WORK ORDER
Start at the line that has "## PHASE 3: Seeing the Light at Model 3" and stop after the line that has "After some internet". Reproduce those lines, swapping "chart" for "diagram" and leaving everything else unchanged.

Items listed in a dataset
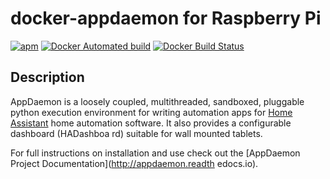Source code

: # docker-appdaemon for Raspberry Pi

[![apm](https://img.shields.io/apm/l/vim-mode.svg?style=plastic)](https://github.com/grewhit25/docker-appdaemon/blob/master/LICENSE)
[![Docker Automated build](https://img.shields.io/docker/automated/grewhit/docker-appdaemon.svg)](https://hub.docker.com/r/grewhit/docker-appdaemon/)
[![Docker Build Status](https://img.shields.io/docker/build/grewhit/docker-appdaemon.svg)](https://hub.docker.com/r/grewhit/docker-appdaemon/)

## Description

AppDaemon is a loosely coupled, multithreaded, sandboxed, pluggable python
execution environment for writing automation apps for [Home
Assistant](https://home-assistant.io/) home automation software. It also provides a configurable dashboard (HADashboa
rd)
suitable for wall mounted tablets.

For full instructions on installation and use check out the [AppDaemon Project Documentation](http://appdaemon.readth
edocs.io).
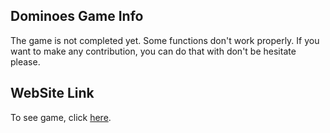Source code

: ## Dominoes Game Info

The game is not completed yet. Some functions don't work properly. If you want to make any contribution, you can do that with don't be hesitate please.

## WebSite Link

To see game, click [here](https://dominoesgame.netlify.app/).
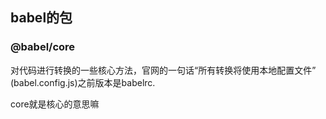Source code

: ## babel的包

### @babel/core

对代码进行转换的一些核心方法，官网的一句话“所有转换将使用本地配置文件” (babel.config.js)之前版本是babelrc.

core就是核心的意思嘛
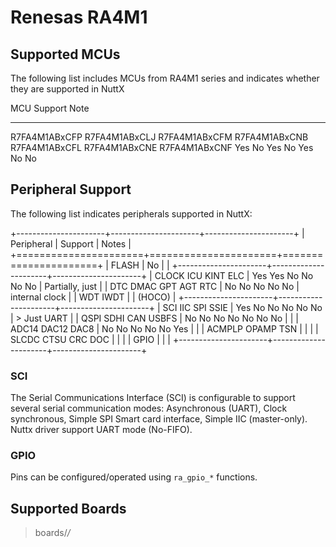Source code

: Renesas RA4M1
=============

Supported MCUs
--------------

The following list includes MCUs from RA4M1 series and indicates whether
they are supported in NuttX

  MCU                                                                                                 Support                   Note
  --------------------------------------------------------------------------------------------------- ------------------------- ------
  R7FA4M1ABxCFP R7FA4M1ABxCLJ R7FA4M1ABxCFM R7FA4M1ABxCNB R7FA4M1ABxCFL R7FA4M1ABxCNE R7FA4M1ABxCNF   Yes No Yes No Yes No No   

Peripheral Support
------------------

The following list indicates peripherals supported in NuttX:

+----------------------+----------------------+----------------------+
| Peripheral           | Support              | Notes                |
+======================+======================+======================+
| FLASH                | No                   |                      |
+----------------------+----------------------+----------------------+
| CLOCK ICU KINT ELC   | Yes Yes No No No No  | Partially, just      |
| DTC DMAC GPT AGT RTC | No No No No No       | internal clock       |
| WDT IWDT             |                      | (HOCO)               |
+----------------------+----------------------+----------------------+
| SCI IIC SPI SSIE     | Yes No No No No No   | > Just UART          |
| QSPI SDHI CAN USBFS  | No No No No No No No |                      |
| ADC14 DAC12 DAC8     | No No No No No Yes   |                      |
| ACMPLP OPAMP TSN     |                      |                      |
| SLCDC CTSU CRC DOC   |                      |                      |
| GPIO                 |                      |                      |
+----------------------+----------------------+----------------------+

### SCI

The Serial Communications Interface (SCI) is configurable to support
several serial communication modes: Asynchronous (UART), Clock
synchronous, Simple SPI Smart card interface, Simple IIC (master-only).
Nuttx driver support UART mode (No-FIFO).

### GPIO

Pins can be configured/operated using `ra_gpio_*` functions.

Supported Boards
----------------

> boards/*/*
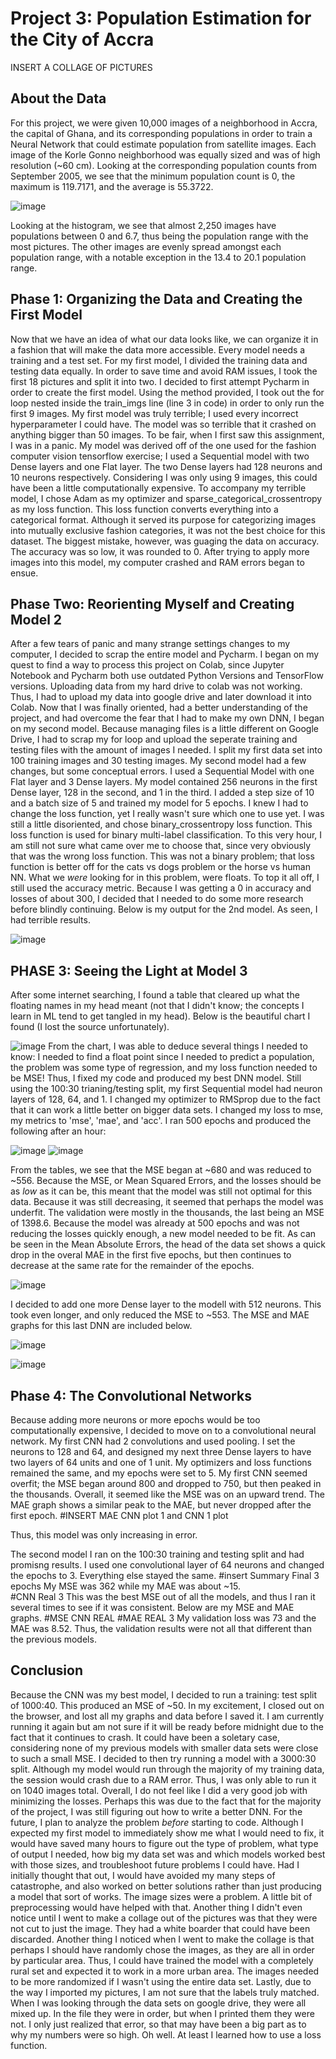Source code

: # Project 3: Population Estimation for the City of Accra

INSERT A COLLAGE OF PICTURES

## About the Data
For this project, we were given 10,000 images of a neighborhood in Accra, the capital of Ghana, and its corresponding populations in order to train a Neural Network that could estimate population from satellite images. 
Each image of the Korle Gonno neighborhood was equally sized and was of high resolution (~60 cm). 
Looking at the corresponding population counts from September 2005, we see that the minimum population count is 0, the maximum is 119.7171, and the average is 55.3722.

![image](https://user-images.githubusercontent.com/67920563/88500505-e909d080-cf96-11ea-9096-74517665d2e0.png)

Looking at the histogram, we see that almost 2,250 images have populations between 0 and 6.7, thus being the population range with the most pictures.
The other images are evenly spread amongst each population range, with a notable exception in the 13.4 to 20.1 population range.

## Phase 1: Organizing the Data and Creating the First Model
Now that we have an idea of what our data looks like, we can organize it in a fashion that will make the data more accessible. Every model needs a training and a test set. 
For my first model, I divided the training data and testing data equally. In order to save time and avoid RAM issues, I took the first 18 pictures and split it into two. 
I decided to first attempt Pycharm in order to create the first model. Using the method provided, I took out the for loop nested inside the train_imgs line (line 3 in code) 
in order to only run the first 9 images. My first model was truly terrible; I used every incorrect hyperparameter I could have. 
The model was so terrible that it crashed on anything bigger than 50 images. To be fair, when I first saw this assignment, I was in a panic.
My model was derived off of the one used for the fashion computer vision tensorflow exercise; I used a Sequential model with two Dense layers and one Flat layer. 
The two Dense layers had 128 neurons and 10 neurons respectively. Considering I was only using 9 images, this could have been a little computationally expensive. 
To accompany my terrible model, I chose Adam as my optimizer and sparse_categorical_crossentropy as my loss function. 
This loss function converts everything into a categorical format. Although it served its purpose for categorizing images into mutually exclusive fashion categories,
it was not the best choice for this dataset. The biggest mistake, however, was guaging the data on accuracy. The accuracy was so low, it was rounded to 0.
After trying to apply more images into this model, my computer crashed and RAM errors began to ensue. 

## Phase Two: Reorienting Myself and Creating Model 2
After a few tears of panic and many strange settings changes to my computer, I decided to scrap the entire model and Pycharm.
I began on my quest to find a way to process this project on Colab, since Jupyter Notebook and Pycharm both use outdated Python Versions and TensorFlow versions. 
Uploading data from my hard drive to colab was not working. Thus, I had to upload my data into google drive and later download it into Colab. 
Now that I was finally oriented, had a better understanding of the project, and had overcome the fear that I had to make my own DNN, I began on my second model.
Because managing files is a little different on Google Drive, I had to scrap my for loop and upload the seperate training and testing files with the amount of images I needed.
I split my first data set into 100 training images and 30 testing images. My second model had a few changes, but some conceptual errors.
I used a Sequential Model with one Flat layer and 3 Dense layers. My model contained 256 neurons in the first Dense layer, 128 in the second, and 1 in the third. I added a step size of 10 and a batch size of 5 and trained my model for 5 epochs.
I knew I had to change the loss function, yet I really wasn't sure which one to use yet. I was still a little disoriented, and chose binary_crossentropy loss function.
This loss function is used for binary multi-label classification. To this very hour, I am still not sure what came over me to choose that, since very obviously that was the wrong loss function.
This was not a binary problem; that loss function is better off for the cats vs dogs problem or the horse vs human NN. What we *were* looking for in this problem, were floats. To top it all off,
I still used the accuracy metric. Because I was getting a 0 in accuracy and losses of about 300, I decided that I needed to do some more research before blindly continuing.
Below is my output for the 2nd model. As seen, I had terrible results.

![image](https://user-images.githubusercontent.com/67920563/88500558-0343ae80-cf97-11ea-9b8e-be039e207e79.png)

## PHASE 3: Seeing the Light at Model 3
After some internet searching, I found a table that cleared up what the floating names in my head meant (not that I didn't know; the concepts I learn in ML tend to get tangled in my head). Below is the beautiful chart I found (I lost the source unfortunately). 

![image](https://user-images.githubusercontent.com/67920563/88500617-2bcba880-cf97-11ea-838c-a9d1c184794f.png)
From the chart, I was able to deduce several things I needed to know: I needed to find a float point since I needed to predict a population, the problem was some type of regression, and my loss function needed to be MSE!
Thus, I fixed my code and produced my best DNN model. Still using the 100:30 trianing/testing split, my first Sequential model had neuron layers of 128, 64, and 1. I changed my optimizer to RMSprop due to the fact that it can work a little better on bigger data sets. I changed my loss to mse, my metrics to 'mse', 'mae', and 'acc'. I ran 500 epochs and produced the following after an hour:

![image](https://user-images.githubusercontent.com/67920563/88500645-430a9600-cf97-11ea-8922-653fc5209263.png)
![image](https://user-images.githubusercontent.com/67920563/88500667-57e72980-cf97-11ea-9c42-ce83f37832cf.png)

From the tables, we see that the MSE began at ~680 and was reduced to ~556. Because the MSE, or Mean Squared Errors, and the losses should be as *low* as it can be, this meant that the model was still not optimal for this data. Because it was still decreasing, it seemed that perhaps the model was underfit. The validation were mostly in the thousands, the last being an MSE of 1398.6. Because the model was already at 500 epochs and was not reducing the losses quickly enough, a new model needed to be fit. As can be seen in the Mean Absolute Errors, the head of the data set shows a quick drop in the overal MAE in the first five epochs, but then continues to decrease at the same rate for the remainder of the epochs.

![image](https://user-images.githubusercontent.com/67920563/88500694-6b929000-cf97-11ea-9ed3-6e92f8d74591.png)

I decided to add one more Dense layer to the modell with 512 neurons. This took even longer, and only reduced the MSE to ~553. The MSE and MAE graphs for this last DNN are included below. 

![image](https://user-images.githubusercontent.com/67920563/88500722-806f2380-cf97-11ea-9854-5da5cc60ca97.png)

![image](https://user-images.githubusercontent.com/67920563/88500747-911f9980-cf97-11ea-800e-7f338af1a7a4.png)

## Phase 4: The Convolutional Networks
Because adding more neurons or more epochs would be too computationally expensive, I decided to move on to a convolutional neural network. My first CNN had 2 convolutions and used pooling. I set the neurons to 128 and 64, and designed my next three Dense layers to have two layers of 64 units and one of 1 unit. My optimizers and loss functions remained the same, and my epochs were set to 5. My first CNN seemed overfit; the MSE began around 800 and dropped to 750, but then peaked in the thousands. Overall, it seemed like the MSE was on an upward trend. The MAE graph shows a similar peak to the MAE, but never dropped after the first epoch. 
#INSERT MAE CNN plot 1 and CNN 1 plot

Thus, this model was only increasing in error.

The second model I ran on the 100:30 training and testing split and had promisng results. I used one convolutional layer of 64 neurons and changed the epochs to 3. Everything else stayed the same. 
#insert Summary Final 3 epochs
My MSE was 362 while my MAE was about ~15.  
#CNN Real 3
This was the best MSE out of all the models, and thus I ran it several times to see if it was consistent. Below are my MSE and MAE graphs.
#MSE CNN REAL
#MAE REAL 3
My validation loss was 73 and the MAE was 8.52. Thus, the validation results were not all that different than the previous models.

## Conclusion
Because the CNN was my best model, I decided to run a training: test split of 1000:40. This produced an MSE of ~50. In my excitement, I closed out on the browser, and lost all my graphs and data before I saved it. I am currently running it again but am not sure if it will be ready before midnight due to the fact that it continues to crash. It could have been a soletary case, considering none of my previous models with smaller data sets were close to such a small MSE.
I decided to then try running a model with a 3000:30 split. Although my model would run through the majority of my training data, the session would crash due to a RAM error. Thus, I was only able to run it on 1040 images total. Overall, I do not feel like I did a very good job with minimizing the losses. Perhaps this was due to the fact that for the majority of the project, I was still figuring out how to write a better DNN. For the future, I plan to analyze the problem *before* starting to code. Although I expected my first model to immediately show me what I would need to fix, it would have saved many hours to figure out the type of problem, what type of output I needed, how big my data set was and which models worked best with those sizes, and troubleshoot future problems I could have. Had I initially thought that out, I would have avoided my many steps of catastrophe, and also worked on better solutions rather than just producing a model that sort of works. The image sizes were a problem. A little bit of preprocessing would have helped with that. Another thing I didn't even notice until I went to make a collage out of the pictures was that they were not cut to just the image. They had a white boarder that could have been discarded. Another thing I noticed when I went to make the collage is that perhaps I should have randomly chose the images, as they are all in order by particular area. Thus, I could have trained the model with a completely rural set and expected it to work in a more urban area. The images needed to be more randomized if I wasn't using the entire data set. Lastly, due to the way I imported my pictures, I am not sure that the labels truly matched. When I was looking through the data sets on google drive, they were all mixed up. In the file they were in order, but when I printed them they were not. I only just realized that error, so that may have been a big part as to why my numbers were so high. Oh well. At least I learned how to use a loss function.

WRITTEN SOLUTION
## PHASE 3: Seeing the Light at Model 3
After some internet searching, I found a table that cleared up what the floating names in my head meant (not that I didn't know; the concepts I learn in ML tend to get tangled in my head). Below is the beautiful diagram I found (I lost the source unfortunately). 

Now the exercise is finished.